* Work required
In the records below, begin at the line that has "por efecto arrastre de marzo" and stop after the line that has "عرفون زمرة المجاهدین"; quote those lines verbatim and nothing more.

··· Provided data

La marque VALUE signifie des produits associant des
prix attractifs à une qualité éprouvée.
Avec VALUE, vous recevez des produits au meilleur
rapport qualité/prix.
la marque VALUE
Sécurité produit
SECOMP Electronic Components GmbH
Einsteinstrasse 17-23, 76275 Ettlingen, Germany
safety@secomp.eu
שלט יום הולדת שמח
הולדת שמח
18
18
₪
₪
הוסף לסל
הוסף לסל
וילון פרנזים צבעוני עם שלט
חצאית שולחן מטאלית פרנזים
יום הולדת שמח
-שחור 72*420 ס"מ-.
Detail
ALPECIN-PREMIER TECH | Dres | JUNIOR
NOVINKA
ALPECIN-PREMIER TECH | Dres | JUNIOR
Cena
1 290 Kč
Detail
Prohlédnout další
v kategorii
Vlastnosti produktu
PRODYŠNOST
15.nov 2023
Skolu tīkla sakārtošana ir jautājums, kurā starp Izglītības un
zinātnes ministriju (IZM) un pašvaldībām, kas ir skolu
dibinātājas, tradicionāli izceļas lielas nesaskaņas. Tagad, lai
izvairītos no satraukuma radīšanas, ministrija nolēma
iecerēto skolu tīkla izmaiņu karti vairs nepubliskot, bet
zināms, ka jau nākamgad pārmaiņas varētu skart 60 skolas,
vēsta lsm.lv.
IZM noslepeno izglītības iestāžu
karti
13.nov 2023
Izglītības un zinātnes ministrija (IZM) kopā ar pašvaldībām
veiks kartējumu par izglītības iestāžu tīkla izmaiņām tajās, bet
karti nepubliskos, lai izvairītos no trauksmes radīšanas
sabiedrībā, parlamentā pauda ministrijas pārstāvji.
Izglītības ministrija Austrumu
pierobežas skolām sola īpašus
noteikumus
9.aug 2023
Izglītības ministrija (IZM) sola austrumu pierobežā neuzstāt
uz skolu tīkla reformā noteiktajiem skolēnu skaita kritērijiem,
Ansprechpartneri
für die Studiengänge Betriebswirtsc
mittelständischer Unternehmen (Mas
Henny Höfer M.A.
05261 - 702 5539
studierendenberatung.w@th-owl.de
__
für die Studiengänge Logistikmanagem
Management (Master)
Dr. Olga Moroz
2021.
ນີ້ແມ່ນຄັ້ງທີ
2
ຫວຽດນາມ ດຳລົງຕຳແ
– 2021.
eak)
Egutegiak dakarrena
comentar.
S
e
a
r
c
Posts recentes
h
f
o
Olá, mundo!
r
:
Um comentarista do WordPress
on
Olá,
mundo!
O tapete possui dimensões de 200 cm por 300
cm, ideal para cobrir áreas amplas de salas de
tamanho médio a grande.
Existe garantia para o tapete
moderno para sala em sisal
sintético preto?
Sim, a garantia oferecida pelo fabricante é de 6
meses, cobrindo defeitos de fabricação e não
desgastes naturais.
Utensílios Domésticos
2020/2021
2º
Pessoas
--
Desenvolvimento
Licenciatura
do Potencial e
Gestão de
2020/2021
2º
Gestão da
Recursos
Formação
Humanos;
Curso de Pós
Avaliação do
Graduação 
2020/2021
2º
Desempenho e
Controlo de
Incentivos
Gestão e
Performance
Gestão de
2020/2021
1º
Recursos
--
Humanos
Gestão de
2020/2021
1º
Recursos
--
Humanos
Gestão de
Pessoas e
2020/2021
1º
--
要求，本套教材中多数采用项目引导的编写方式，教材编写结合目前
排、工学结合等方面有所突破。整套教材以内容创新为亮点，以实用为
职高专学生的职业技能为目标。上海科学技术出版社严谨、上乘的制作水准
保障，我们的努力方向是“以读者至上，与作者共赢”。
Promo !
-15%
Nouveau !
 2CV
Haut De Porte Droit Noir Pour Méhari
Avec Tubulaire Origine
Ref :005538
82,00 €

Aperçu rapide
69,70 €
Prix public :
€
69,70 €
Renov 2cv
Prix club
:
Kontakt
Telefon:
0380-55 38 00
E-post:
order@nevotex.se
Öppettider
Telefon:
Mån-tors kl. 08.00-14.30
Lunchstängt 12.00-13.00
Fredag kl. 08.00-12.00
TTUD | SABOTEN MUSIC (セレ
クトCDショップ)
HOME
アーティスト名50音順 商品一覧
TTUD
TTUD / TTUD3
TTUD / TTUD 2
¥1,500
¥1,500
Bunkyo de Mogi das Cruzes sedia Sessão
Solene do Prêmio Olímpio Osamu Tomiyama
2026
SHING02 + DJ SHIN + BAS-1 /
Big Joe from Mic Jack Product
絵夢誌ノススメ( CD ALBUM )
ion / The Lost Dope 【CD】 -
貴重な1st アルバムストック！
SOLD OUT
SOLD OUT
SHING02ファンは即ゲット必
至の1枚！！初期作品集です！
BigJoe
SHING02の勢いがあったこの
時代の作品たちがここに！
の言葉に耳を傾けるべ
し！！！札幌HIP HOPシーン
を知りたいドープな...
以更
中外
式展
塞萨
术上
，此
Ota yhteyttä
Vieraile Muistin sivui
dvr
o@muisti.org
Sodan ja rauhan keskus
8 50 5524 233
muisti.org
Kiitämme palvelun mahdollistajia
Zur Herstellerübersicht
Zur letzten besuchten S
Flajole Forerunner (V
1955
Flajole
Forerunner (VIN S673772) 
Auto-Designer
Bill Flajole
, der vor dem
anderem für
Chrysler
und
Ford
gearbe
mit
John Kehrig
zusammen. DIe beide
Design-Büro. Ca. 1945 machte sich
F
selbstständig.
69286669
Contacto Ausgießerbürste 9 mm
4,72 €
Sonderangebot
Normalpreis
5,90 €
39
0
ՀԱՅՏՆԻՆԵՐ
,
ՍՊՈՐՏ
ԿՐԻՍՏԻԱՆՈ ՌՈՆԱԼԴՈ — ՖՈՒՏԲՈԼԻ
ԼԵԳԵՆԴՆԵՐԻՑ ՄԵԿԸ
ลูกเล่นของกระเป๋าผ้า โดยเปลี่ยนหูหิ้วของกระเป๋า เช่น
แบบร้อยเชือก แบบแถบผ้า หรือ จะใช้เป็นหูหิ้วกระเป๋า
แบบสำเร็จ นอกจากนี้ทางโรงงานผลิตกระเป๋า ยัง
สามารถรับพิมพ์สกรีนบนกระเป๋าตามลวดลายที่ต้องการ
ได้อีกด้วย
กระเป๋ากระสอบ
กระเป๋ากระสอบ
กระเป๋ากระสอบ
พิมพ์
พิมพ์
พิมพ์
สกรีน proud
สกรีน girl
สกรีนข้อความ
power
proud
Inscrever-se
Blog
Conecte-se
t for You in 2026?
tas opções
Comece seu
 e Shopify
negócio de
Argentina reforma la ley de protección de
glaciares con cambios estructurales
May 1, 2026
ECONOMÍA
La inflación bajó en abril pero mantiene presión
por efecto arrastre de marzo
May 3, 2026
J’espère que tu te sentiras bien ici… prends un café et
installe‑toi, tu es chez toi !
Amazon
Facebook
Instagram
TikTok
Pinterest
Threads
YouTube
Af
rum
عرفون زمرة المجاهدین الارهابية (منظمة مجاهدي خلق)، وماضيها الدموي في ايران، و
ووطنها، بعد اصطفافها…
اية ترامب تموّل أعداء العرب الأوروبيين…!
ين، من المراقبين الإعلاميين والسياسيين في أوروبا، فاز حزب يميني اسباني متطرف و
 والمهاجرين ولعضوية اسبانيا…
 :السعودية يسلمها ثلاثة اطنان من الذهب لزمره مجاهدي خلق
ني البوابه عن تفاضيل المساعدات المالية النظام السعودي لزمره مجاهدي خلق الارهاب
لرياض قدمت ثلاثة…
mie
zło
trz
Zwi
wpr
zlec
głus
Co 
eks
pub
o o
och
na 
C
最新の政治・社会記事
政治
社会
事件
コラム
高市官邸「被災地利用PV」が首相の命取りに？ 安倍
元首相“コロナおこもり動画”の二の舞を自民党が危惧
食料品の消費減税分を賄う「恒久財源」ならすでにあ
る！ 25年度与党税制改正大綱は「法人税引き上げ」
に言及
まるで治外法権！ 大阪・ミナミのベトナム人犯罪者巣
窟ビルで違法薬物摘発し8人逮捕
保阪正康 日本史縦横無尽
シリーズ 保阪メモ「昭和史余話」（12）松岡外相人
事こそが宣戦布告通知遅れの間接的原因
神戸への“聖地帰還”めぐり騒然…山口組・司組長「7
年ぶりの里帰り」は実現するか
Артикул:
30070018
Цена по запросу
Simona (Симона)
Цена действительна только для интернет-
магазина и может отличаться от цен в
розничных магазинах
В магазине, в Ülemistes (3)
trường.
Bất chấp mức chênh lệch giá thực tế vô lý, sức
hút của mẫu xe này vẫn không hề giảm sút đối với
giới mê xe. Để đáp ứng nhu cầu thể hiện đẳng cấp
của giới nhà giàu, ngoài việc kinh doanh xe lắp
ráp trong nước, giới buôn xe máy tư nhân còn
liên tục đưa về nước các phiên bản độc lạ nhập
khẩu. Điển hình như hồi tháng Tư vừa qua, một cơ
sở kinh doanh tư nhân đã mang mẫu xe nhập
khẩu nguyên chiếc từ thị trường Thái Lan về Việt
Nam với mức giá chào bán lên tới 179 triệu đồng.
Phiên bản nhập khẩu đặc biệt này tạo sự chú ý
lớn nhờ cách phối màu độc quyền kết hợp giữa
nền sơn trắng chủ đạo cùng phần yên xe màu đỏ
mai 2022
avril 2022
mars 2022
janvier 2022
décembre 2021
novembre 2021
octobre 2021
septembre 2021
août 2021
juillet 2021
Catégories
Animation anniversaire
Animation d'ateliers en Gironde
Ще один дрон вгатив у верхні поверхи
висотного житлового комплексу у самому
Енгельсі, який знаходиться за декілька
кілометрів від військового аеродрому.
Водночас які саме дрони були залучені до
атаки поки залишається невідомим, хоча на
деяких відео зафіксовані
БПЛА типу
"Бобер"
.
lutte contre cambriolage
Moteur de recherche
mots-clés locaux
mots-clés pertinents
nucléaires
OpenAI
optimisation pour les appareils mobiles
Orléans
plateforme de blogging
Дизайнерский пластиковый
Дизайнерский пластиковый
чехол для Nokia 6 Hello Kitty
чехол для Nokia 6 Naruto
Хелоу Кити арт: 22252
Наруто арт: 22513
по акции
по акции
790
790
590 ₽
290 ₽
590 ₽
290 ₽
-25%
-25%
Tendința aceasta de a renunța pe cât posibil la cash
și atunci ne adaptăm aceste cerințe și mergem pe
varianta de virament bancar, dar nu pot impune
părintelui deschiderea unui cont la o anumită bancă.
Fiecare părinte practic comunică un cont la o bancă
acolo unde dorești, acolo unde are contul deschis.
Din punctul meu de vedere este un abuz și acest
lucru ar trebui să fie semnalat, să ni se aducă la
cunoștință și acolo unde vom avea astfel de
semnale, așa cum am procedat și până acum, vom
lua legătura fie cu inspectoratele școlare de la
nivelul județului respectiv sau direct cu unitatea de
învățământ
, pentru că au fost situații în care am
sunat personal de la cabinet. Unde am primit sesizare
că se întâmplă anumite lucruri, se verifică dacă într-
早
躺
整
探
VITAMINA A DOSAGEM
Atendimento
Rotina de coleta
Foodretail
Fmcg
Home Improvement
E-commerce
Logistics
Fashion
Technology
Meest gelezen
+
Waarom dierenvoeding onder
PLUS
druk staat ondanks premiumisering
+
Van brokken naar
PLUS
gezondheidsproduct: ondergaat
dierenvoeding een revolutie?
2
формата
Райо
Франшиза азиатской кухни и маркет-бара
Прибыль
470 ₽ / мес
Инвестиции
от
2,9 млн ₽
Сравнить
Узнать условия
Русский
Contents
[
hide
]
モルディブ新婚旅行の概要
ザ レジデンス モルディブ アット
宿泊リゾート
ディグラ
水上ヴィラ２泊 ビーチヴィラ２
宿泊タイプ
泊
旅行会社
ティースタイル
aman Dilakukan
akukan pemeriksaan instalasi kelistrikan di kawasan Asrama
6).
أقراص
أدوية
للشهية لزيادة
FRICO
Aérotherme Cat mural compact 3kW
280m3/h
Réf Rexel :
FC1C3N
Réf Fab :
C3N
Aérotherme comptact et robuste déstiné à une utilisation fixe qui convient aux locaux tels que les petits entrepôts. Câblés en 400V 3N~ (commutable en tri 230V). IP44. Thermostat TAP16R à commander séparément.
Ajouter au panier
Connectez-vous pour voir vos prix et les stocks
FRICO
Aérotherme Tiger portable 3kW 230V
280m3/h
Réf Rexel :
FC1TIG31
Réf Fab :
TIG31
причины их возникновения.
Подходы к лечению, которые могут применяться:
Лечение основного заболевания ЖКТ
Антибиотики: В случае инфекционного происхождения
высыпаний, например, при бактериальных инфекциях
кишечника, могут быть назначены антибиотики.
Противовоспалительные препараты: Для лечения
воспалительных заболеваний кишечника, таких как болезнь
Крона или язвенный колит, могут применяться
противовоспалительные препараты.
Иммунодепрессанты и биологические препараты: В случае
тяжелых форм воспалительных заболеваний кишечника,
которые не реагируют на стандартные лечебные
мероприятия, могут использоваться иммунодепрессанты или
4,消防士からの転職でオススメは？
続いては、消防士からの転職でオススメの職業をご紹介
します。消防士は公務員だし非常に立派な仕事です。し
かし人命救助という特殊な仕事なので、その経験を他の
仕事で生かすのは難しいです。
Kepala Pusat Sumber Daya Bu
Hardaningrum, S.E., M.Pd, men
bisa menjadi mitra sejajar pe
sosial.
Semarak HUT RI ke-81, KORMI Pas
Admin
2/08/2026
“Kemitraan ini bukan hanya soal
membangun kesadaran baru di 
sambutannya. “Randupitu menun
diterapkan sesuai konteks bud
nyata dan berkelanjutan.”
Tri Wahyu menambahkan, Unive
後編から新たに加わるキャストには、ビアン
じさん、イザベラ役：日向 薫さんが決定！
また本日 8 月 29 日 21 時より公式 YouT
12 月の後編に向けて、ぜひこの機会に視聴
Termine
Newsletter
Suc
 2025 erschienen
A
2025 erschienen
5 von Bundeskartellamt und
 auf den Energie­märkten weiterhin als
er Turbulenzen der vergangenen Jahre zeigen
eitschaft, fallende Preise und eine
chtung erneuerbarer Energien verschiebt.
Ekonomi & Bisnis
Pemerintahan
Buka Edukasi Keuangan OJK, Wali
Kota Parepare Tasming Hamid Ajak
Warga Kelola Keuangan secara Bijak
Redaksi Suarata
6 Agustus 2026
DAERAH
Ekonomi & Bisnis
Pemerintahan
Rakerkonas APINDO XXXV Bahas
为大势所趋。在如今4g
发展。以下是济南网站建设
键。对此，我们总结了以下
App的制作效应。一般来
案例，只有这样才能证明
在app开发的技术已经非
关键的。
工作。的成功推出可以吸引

······

* Solution to this problem
por efecto arrastre de marzo
May 3, 2026
J’espère que tu te sentiras bien ici… prends un café et
installe‑toi, tu es chez toi !
Amazon
Facebook
Instagram
TikTok
Pinterest
Threads
YouTube
Af
rum
عرفون زمرة المجاهدین الارهابية (منظمة مجاهدي خلق)، وماضيها الدموي في ايران، و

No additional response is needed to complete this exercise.